Virginia's Beth Monroe

Dinner was with Michel Gauthier, the organizer of the conference; Casey Sclar, Executive Director of the American Public Gardens Association (APGA) who was also a conference sponsor and moderator; Abby Spencer, also from the APGA; Beth Monroe of the Lewis Ginter Botanical Garden; Jonathan Kavalier, Supervisory Horticulturist at Smithsonian Institution; Hyashi Katsuhiko from the Tokachi Millennium Forest; and the amazing internationally renowned landscape architect Takano Fumiaki, of Takano Landscape Planning, who is doing spectacular job of creating, encouraging, and curating many tourist-worthy gardens in Hokkaido, Japan.
Mexico's Jesus Reyes

I did meet, ever so briefly, Jesus Reyes of Puerto Vallarta, Mexico - mostly because I was going to be visiting Puerto Vallarta just three weeks later. Turns out he wasn't going to be in Mexico, but in Europe at that time, but I was able to get to the Puerto Vallarta Botanical Gardens and will do a post on that beautiful and innovative garden soon.

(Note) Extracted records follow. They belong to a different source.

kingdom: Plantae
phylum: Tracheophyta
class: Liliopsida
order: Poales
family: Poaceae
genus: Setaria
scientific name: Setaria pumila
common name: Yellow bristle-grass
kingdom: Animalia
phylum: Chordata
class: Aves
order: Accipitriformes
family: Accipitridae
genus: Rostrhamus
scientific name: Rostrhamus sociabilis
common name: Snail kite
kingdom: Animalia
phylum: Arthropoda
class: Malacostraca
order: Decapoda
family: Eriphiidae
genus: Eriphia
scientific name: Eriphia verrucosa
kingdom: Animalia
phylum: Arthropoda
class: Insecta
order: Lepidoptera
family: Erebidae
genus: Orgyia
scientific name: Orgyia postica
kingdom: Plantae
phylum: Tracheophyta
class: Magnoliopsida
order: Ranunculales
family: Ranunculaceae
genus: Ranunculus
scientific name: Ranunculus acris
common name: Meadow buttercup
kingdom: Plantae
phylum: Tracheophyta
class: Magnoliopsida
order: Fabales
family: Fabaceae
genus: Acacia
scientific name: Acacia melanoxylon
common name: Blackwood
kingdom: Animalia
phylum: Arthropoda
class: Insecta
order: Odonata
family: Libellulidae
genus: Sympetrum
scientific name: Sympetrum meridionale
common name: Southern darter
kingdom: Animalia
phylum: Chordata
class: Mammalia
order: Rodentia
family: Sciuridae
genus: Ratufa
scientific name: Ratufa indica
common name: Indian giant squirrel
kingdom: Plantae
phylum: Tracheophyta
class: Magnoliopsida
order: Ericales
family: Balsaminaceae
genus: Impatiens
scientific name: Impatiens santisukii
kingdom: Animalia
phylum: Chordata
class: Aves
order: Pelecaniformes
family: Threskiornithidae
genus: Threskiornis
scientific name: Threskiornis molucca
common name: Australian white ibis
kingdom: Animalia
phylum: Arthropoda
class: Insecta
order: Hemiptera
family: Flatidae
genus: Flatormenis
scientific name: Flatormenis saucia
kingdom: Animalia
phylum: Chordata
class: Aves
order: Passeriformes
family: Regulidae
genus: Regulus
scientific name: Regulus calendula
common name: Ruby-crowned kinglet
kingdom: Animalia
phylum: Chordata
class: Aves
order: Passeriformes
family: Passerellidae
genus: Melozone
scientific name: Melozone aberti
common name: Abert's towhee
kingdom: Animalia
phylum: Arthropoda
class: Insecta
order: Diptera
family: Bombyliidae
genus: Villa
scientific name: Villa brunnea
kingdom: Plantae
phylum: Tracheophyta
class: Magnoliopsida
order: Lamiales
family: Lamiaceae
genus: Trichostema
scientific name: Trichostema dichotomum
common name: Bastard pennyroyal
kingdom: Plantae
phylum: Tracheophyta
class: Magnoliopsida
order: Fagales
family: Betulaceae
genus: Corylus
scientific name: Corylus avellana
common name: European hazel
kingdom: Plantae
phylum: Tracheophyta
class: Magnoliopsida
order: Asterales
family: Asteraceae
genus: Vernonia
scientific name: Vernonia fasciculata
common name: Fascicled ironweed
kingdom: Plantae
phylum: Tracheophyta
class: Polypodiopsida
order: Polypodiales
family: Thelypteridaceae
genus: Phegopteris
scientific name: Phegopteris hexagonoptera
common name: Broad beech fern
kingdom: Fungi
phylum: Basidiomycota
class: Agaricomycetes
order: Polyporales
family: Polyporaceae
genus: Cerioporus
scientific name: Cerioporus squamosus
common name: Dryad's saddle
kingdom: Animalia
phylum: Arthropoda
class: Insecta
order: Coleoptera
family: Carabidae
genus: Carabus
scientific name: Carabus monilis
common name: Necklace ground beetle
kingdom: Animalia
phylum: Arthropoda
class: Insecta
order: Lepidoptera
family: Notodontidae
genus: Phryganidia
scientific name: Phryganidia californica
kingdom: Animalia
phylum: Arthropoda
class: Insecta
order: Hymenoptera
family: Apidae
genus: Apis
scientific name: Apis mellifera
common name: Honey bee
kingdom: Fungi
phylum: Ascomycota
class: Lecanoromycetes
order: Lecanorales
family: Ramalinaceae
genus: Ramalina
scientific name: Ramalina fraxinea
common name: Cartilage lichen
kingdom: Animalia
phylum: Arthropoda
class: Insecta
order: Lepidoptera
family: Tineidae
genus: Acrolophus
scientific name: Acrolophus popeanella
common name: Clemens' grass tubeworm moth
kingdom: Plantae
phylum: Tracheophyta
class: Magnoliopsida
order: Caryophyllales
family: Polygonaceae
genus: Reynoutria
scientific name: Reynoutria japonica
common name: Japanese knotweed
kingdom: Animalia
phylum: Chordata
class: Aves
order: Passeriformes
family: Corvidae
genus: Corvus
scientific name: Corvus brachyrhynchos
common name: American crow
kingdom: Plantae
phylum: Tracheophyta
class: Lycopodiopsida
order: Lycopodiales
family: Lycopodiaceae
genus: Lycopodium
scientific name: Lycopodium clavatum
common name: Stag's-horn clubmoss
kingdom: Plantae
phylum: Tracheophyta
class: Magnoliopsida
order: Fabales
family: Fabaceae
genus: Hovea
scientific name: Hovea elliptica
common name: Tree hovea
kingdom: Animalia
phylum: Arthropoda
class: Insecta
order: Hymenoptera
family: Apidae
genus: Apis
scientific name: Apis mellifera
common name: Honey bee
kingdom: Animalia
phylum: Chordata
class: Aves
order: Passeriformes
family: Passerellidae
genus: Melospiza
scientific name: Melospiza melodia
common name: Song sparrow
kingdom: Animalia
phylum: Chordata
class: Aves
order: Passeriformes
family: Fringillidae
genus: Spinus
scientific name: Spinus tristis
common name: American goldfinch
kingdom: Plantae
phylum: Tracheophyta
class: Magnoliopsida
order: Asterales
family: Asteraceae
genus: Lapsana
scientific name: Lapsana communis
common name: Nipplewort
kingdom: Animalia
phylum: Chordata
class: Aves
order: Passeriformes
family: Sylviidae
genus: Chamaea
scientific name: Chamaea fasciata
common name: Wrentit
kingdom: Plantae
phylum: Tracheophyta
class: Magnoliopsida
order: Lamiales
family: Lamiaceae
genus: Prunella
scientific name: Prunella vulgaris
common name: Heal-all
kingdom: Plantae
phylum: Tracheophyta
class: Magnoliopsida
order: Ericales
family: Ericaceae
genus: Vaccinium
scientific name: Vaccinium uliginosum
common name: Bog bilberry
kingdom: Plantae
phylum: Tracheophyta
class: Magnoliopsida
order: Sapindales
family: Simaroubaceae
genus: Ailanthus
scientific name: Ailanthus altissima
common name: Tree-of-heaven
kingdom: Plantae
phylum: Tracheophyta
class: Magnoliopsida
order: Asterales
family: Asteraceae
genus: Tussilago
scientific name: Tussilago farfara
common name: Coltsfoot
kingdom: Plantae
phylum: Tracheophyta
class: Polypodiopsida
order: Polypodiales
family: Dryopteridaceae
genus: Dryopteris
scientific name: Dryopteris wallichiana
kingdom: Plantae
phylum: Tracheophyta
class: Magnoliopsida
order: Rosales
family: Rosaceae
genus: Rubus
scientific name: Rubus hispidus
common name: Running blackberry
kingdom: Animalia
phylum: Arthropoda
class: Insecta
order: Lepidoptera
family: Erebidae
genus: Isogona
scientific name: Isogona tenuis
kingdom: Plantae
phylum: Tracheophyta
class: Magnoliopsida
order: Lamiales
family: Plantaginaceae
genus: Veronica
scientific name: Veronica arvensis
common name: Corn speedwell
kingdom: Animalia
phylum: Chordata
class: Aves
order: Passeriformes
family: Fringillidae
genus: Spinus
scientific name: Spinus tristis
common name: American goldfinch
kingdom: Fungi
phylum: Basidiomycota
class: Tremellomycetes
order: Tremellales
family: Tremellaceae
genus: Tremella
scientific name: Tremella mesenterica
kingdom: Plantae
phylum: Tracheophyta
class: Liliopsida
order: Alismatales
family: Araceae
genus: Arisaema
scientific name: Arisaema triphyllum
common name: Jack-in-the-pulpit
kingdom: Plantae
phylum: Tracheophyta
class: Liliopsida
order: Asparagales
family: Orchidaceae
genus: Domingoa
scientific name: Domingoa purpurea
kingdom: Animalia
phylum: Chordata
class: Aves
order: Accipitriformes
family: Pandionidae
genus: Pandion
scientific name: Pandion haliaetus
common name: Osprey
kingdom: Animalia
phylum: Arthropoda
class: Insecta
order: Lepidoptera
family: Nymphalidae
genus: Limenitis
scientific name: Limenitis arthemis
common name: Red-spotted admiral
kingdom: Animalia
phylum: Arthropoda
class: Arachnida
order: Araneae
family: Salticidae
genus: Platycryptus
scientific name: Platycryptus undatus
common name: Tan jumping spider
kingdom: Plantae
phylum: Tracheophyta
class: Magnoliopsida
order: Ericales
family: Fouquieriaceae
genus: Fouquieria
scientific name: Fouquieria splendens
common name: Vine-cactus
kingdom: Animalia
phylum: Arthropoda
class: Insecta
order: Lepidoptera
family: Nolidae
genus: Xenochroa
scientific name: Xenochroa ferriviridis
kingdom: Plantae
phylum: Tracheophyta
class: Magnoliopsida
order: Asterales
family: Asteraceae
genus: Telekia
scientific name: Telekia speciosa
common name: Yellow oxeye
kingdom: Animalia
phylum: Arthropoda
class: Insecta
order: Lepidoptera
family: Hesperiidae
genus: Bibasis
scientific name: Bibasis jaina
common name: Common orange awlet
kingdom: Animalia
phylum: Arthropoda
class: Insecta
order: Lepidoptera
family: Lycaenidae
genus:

I was able to reconnect with fellow garden blogger, Canadian Lorraine Flanigan, who gave an excellent presentation on how botanical gardens and parks (or any organization for that matter) can better position themselves to gain the serious attention of journalists to help get their stories out.
Misplaced Brit,
American Richard Benfield

I spent some time with Richard Benfield, keynote speaker, author of the book Garden Tourism, and Chair of the International Garden Tourism Network. Out of everyone, I know Richard best so I tried to force myself to meet others as much as possible.

In addition to all these fine folks, there were many others I met but was not able to strike up a conversation. Dozens in fact. I do hope I get a chance to visit the conference to see these people again (and visit some of their gardens!) in the future.